How do you move a beloved Swedish church three miles up the road? With prayer, engineering and a special trailer

A church in Sweden is being moved three miles up the road over two days, in a major operation to save it from subsidence.
Kiruna Church is being moved to a new location, slowly traversing an Arctic road to protect its historic wooden structure from problems caused by the expansion of the world’s largest underground iron ore mine.
Weighing 600 tons and 113 years old, the church has been lifted from its foundations and placed onto a specially constructed trailer.
The move is part of a broader 30-year initiative to relocate thousands of residents and buildings within the Lapland city.
Mine operator LKAB spent the past year preparing the route for the red-painted church, often hailed as Sweden’s most beautiful and one of its largest wooden buildings.

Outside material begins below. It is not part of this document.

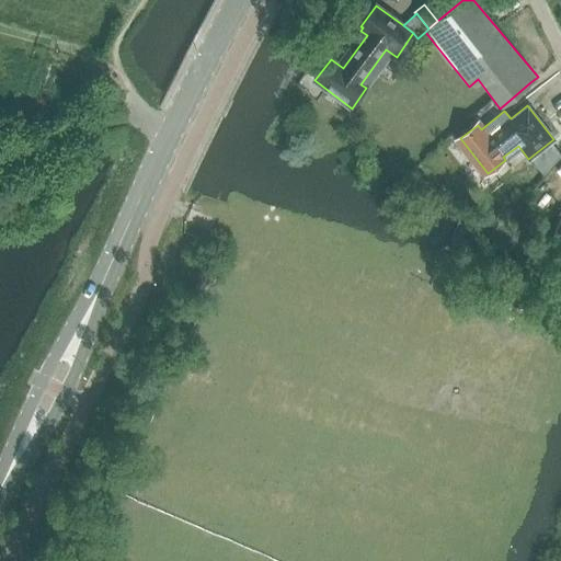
[(560,209),(551,233),(560,237),(560,209)]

The three mile winding journey will lead it to a brand new Kiruna city centre. While the move ensures the church’s survival, it marks its departure from a site it has occupied for over a century.
Lena Tjarnberg, the vicar of Kiruna, reflected on the significance: “The church is Kiruna’s soul in some way, and in some way it’s a safe place. For me, it’s like a day of joy.
“But I think people also feel sad because we have to leave this place.”
For many of the region’s indigenous Sami community, which has herded reindeer there for thousands of years, the feelings are less mixed. The move is a reminder of much wider changes brought on by the expansion of mining.
“This area is traditional Sami land,” Lars-Marcus Kuhmunen, chair of the local Gabna Sami community, said. “This area was grazing land and also a land where the calves of the reindeer were born.”
If plans for another nearby mine go ahead after the move, that would cut the path from the reindeer’s summer and winter pastures, making herding “impossible” in the future, he said.
“Fifty years ago, my great-grandfather said that the mine is going to eat up our way of life, our reindeer herding. And he was right.”
The church is just one small part of the relocation project.
LKAB says around 3,000 homes and around 6,000 people need to move. A number of public and commercial buildings are being torn down while some, like the church, are being moved in one piece.